​Lingkungan yang menerapkan Silih Asih menciptakan rasa aman melalui empati. Rekan kerja saling mencerdaskan tanpa menyalahkan, serta saling melindungi saat ada yang sedang terjatuh.

​Pekerja juga didorong berani mengambil waktu JEDA atau Jejak Energi dalam Aksi. Jeda reflektif ini penting untuk melihat kembali perjalanan hidup dan menimba kekuatan rohani.

​Sebelumnya, pedoman kesejahteraan batin ini telah diwariskan dalam naskah kuno Sanghyang Siksa Kandang Karesian. Teks abad ke-16 ini memandu manusia mengendalikan diri untuk mencapai batin yang santosa atau mantap.

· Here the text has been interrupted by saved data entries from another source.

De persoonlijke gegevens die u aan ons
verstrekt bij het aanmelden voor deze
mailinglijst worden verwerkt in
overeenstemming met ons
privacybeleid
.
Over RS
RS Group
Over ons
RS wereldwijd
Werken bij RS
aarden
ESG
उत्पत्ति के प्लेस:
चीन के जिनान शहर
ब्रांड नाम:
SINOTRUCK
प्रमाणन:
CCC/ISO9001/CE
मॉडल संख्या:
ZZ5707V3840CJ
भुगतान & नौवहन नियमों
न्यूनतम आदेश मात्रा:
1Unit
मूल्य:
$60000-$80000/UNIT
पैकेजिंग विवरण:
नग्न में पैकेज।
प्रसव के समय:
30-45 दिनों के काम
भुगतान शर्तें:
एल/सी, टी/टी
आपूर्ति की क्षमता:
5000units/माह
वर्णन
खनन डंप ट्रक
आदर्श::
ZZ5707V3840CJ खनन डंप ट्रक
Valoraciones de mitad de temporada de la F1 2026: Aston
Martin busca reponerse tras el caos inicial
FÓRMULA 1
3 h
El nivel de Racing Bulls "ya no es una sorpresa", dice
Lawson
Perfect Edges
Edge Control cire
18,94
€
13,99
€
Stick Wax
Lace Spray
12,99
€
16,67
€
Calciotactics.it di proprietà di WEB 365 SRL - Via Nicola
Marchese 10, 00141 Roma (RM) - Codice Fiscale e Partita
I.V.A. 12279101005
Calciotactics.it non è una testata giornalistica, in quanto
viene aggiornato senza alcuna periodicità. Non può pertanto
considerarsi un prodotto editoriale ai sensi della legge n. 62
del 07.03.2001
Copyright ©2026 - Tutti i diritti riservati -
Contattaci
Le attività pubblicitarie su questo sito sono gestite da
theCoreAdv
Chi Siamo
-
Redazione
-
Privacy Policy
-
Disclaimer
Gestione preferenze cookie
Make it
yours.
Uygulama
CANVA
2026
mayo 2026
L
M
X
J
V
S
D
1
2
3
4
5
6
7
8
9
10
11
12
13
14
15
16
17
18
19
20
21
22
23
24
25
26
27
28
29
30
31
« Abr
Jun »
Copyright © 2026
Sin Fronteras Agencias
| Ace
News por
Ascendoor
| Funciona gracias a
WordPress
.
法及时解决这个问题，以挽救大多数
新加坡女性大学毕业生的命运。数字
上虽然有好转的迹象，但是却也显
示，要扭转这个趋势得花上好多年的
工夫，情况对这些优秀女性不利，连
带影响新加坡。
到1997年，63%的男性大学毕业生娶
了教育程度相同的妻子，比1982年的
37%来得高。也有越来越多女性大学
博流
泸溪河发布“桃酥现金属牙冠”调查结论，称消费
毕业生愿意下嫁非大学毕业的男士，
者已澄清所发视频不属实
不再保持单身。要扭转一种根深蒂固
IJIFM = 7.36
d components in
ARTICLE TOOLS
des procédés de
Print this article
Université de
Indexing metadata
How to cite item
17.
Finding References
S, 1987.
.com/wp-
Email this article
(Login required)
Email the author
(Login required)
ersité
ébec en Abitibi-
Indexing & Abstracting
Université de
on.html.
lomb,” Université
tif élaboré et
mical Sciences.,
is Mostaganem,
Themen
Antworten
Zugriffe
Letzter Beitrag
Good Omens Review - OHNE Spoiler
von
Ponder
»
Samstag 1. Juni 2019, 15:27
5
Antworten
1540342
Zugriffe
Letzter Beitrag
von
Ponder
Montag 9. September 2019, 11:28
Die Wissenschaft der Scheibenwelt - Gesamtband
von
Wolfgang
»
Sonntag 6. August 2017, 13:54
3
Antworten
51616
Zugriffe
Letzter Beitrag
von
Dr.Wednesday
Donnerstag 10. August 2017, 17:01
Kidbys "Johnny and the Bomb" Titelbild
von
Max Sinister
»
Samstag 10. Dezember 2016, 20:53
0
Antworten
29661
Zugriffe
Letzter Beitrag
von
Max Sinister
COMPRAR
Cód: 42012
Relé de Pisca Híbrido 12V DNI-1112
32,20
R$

​Naskah tersebut turut memperkenalkan Parigeuing, yakni seni berkomunikasi menggunakan bahasa yang menyejukkan. Hal ini mencegah konflik karena komunikasi dilakukan tanpa membuat rekan kerja tersinggung.

​Menyadari pekerjaan sebagai panggilan dan anugerah mengubah persepsi beban menjadi pengabdian. Melalui spiritualitas dan kepedulian sesama, pekerjaan tidak lagi melukai diri sendiri melainkan menjadi sumber kehidupan yang berkelanjutan.***

​Daftar Rujukan:

  • ​Danadibrata, R. A. (2006). Kamus Basa Sunda. Kiblat Buku Utama.
  • Ekadjati, E. S. (1995). Kebudayaan Sunda: Suatu Pendekatan Sejarah. Pustaka Jaya.
  • Suryalaga, H. R. (2009). Kasundaan: Rawayan Jati. Yayasan Pendidikan Pasundan.
  • ​Sumardjo, J. (2003). Simbol-Simbol Artefak Budaya Sunda. Kelir.
  • Danasasmita, S., et al. (1987). Sewaka Darma, Sanghyang Siksa Kandang Karesian, Amanat Galunggung: Transkripsi dan Terjemahan. Departemen Pendidikan dan Kebudayaan.
  • Wirawan, S. (2013). Psikologi Lintas Budaya. Rajawali Pers.
  • Maslach, C., & Leiter, M. P. (2016). Understanding the Burnout Experience: Recent Research and its Implications in Psychiatry. World Psychiatry, 15(2), 103-111.
  • Seligman, M. E. P. (2011). Flourish: A Visionary New Understanding of Happiness and Well-being. Free Press.